I don't think this is correct. The contact points can have positive distances. This basically means that their "shells" are touching. Erwin gave two presentation about contact point creation here:
http://code.google.com/p/bullet/downloa ... f&can=2&q=
http://code.google.com/p/bullet/downloa ... f&can=2&q=

Can I or can't I trust Bullet to provide me (somehow, not necessarily by the above method) an approximately correct contact profile (points and forces) for a static scene?

What do you try to achieve? Bullet will give you contact forces that yield approximately correct dynamic behavior. The reason is that we usually deal with over-constrained systems and the iterative Gauss-Seidel solver tends to divide the error equaly. In static analysis for over-constrained systems you usually use elasticity theory ("Arbeitssatz" is the german word for it - sorry I don't know the english expression).

An example:
Imagine a box resting on a plane. The correct result would be F(i) = m*g/4 at each contact point. A static equilibrium can be reached also with F = m*g/2 for two diagonal points while the oposing two diagonal points have F = 0. Assume now that you have a static construction under the box. The Gauss-Seidel solver might find any of these combinations. So if you are unlucky some elements might not see any of the weight of the box. Do you understand what I want to say? I think B. Mirtich talks about these issues in his PhD or other publications. You might want to take a look.

[Sunken]

I was seeing cases where nContacts was 0, 1 or 2, which is just incorrect, but again I've gotten rid of that now - it was basically me querying improperly as I suspected.
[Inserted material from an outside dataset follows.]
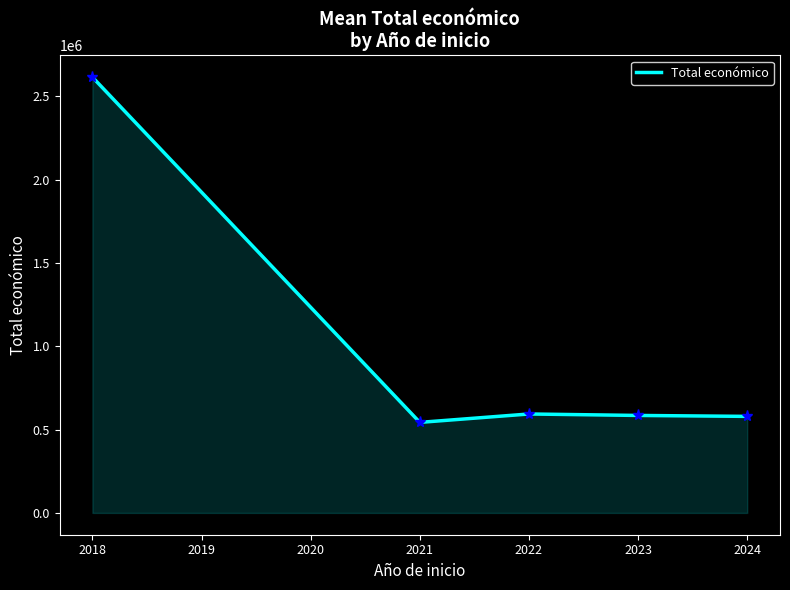

Where does the data first go above 584930?

2018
As for the number of contacts with a positive force value, that's of less importance to me. For now, what I want is just:
* Contact manifold geometry, e.g. the shape of the contact patch
* Total force acting between the bodies; not per-contact and not torque

so I should be all right, I think. Except I'd prefer the entire manifold, not just a 4-point approximation, but I'm hoping it will do for my purposes.

As you say, solving for forces is an underdetermined problem with perfectly rigid bodies and as few contact forces as 2 can be a solution for a box on a plane. It seems unstable, though - is it likely to occur in practice in Bullet? Provided the box has been bouncing around and such. What I see now are 4 non-zero forces - not always all equal. As long as the sum is OK I'll be fine.

Question: I'd guess slight perturbations might help fill out the contact manifold - is that correct? Anyone tried it? (This is done under the hood already, isn't it?)

[Dirk Gregorius]

Pertubation is one way to go and I think there is some support for this in Bullet. Maybe experimental - I am not sure. Maybe Erwin can answer this. The other solution is clipping. Basically you find the two most parallel faces on each shape to the current separating axis and clip one face against the side planes of the other.

Jan Bender should have something like this here:
http://www.impulse-based.de/

IIRC he also uses Bullet so you can maybe hijack this directly for your needs.


Erin Catto has written about this as well. Look through his GDC presentations here:
http://code.google.com/p/box2d/downloads/list

Most presentations are about constraint solving, but one is particulary about contact creation (around 2007).